Process of Investment, Investing in Stock Market Notes

In this Article, we are going to discuss about meaning and Process of Investments. Investing in Stock Market Notes


Investment is the employment of funds with the aim of getting return on it. In general terms, investment means the use of money in the hope of making more money. In finance, investment means the purchase of a financial product or other item of value with an expectation of favorable future returns.

Investment of hard earned money is a crucial activity of every human being. Investment is the commitment of funds which have been saved from current consumption with the hope that some benefits will be received in future. Thus, it is a reward for waiting for money. Savings of the people are invested in assets depending on their risk and return demands.

Investment refers to the concept of deferred consumption, which involves purchasing an asset, giving a loan or keeping funds in a bank account with the aim of generating future returns. Various investment options are available, offering differing risk-reward tradeoffs. An understanding of the core concepts and a thorough analysis of the options can help an investor create a portfolio that maximizes returns while minimizing risk exposure.

Necessary steps in the process of Investments:

1. Objective and Source of the investments:

The first important stage before making investment is to determine the objectives of the investments. It addition to this, the investor has to see that he should be able to create an adequate fund for investments. This stage is important because investments assets and their relative features are identified under this stage.

2. Analysis of various investment alternatives:

When an individual has arranged a logical order of the types of investments that he requires on his portfolio, the next step is to analyse the various investment alternative for his portfolio. He must make a comparative analysis of the type of industry, kind of security and fixed vs. variable securities. Future behaviour or prices and stocks, the expected returns and associated risk must be taken into consideration while analysing various investment alternatives.

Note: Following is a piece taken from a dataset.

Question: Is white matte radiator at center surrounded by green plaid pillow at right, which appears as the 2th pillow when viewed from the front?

3. Valuation of securities:

The third step is perhaps the most important consideration of the valuation of investments. Investment value, in general, is taken to be the present worth to the owners of future benefits from investments. The investor has to bear in mind the value of these investments. An appropriate set of weights have to be applied with the use of forecasted benefits to estimate the value of the investment assets. Comparison of the value with the current market price of the asset allows a determination of the relative attractiveness of the asset. Each asset must be valued on its individual merit. Finally, the portfolio should be constructed.

4. Construction of portfolio:

Under features of an investment programme, portfolio construction requires knowledge of the different aspects of securities. While evaluating securities, the investor should realize that investments are made under conditions of uncertainty. These cannot be a magic formula which will always work. The investor should be concerned with concepts and applications that will satisfy his investment objectives and constantly evaluate the performance of his investments. If need be, the investor may consider switching over to alternate proposals.